Task statement: I'd like the listing below copied exactly, with the images left out.

Raw data:

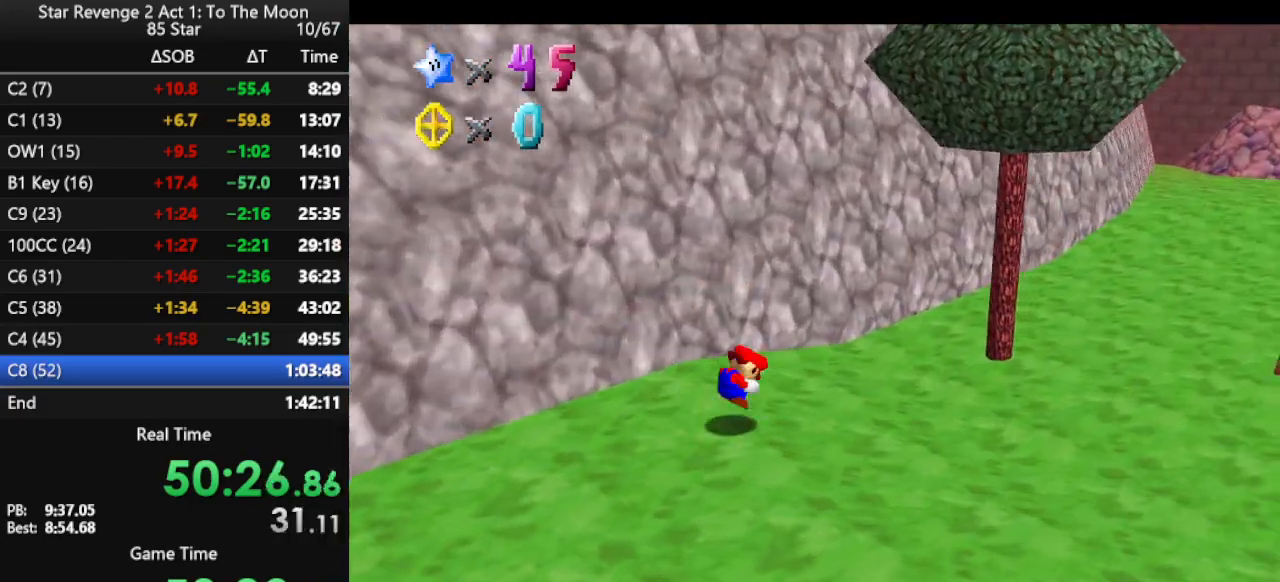
{"buttons": [], "left_stick": "right", "events": [[33, "A", "up"], [100, "A", "down"], [233, "A", "up"]]}
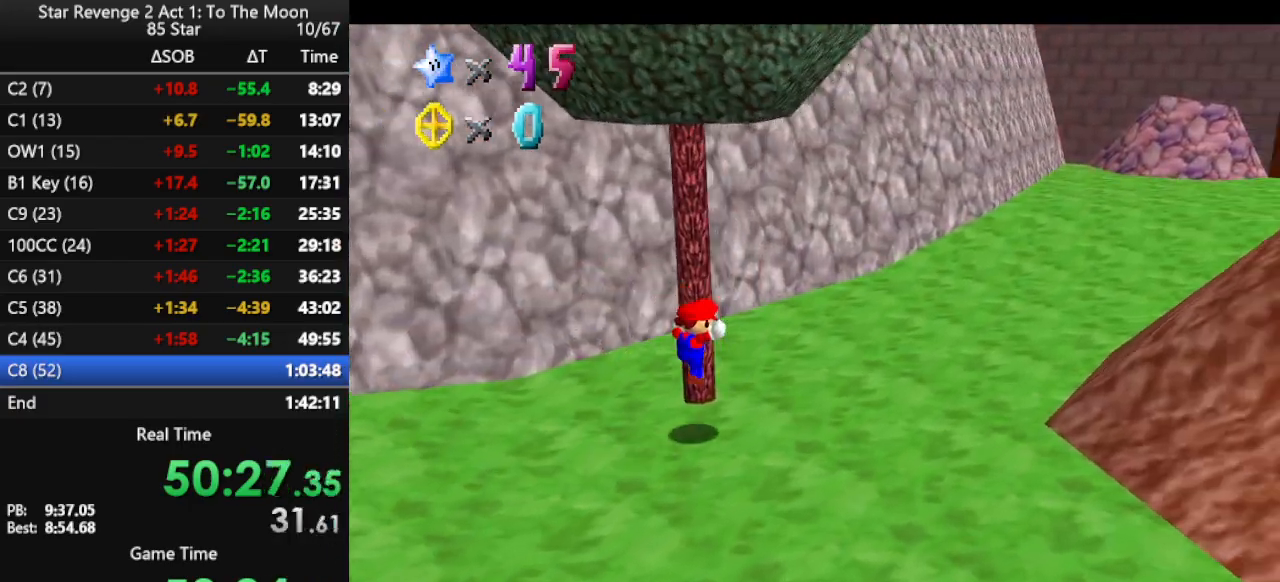
{"buttons": ["B"], "left_stick": "up-right", "events": [[67, "left_stick", "up-right"], [233, "A", "down"], [333, "A", "up"], [433, "B", "down"]]}
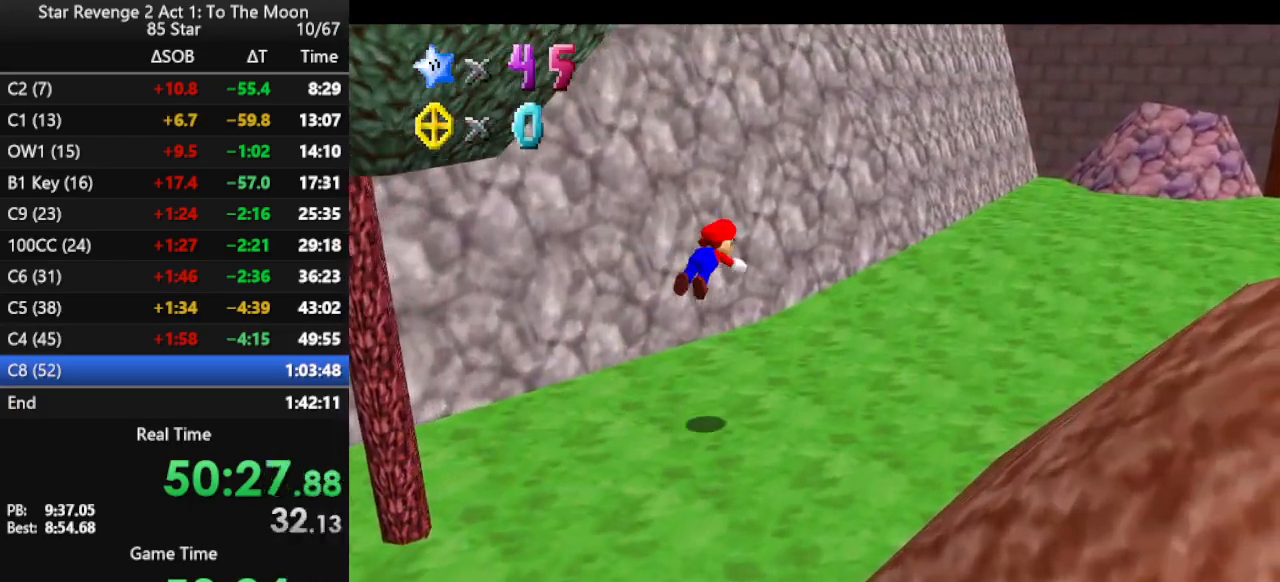
{"buttons": ["B"], "left_stick": "up-right", "events": [[33, "B", "up"], [333, "B", "down"], [433, "B", "up"], [500, "B", "down"]]}
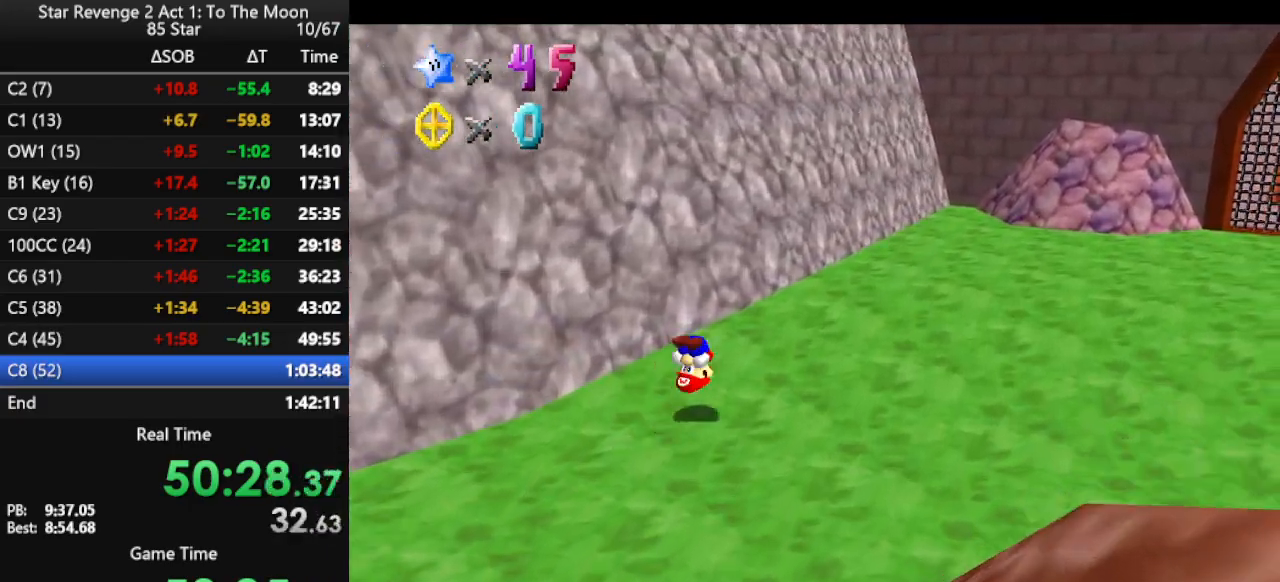
{"buttons": [], "left_stick": "right", "events": [[67, "B", "up"], [300, "left_stick", "right"]]}
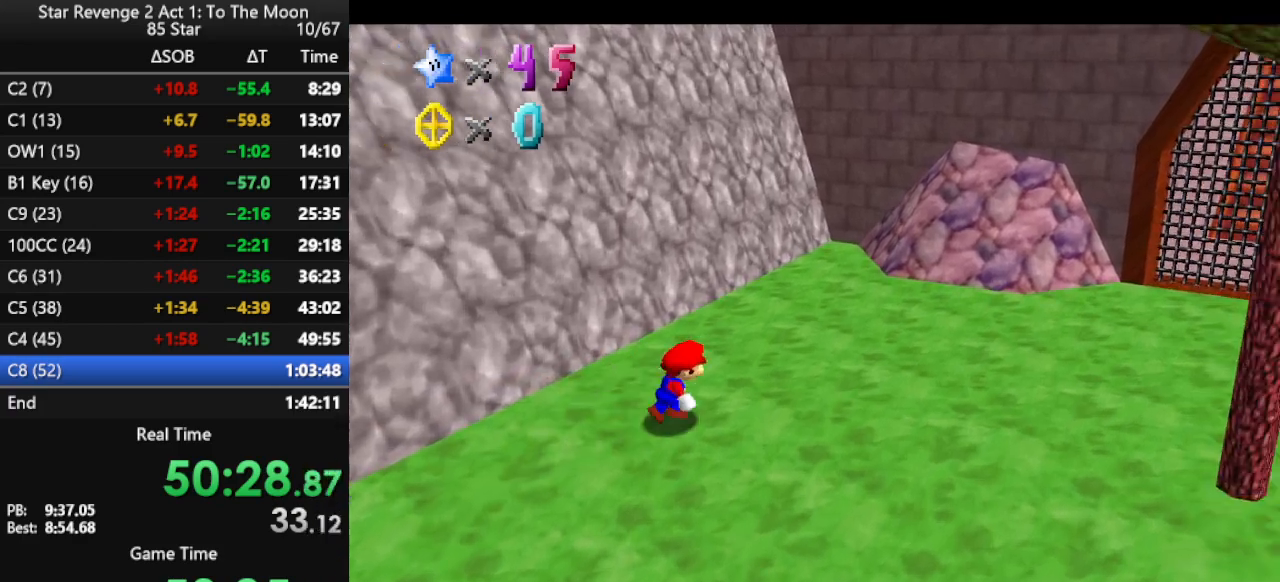
{"buttons": [], "left_stick": "up-right", "events": [[133, "left_stick", "up"], [300, "A", "down"], [367, "A", "up"], [367, "left_stick", "up-right"]]}
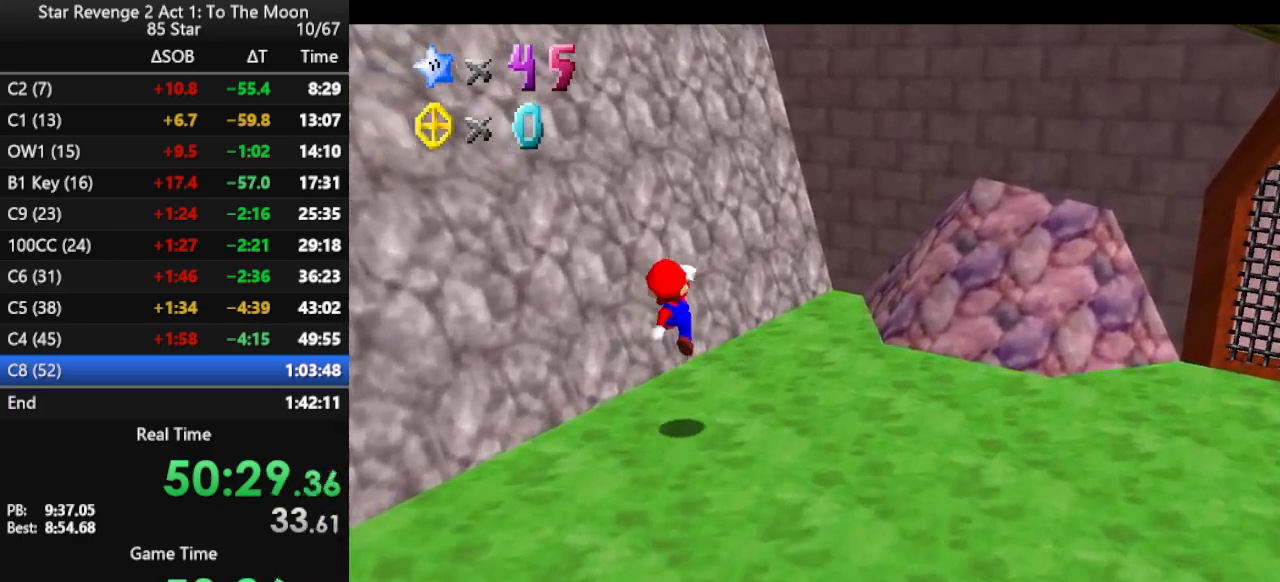
{"buttons": ["A"], "left_stick": "up", "events": [[33, "C_RIGHT", "down"], [133, "C_RIGHT", "up"], [200, "left_stick", "up"], [367, "A", "down"]]}
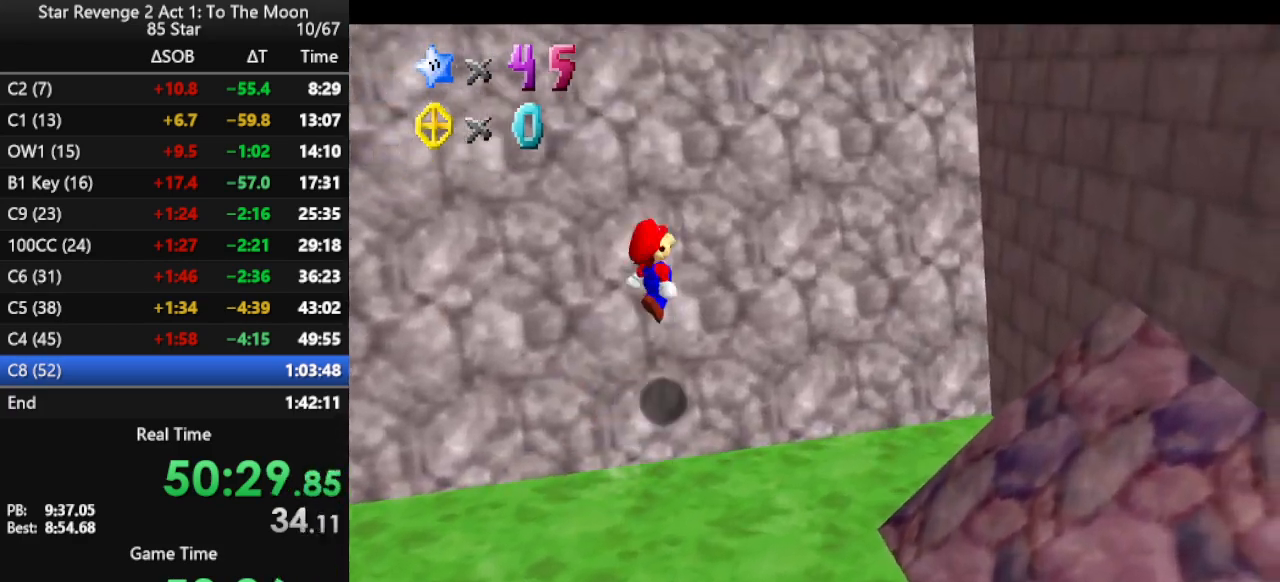
{"buttons": ["A"], "left_stick": "right", "events": [[200, "left_stick", "up-right"], [233, "A", "up"], [300, "A", "down"], [367, "left_stick", "right"]]}
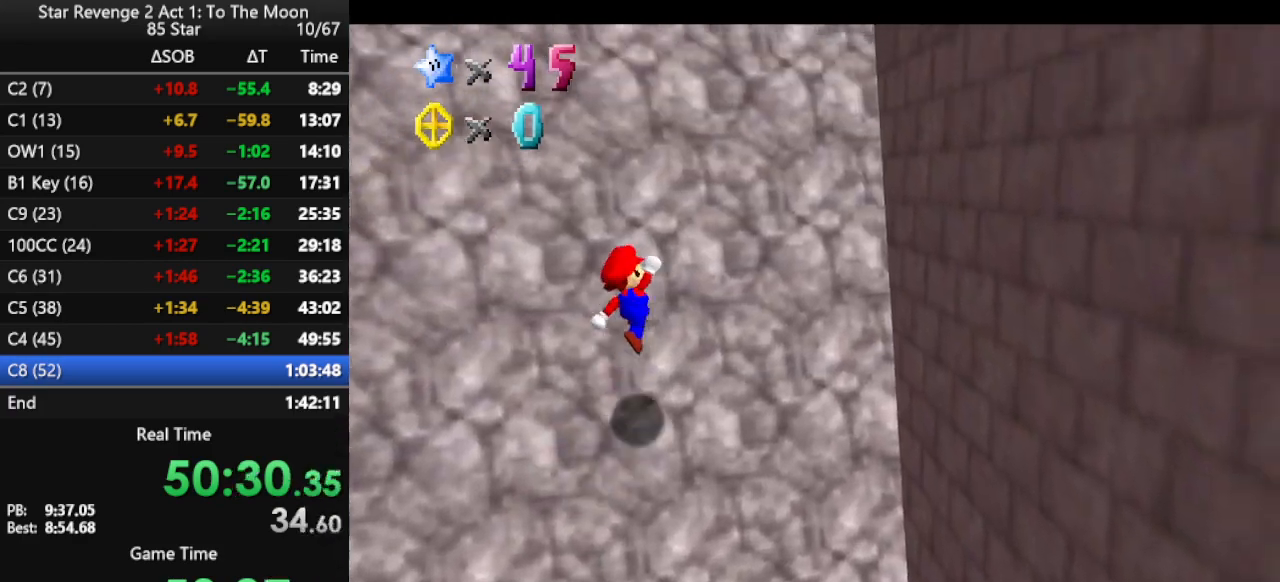
{"buttons": [], "left_stick": "left", "events": [[233, "A", "up"], [333, "left_stick", "up"], [400, "left_stick", "center"], [500, "left_stick", "left"]]}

Answer to the problem:
{"buttons": [], "left_stick": "right", "events": [[33, "A", "up"], [100, "A", "down"], [233, "A", "up"]]}
{"buttons": ["B"], "left_stick": "up-right", "events": [[67, "left_stick", "up-right"], [233, "A", "down"], [333, "A", "up"], [433, "B", "down"]]}
{"buttons": ["B"], "left_stick": "up-right", "events": [[33, "B", "up"], [333, "B", "down"], [433, "B", "up"], [500, "B", "down"]]}
{"buttons": [], "left_stick": "right", "events": [[67, "B", "up"], [300, "left_stick", "right"]]}
{"buttons": [], "left_stick": "up-right", "events": [[133, "left_stick", "up"], [300, "A", "down"], [367, "A", "up"], [367, "left_stick", "up-right"]]}
{"buttons": ["A"], "left_stick": "up", "events": [[33, "C_RIGHT", "down"], [133, "C_RIGHT", "up"], [200, "left_stick", "up"], [367, "A", "down"]]}
{"buttons": ["A"], "left_stick": "right", "events": [[200, "left_stick", "up-right"], [233, "A", "up"], [300, "A", "down"], [367, "left_stick", "right"]]}
{"buttons": [], "left_stick": "left", "events": [[233, "A", "up"], [333, "left_stick", "up"], [400, "left_stick", "center"], [500, "left_stick", "left"]]}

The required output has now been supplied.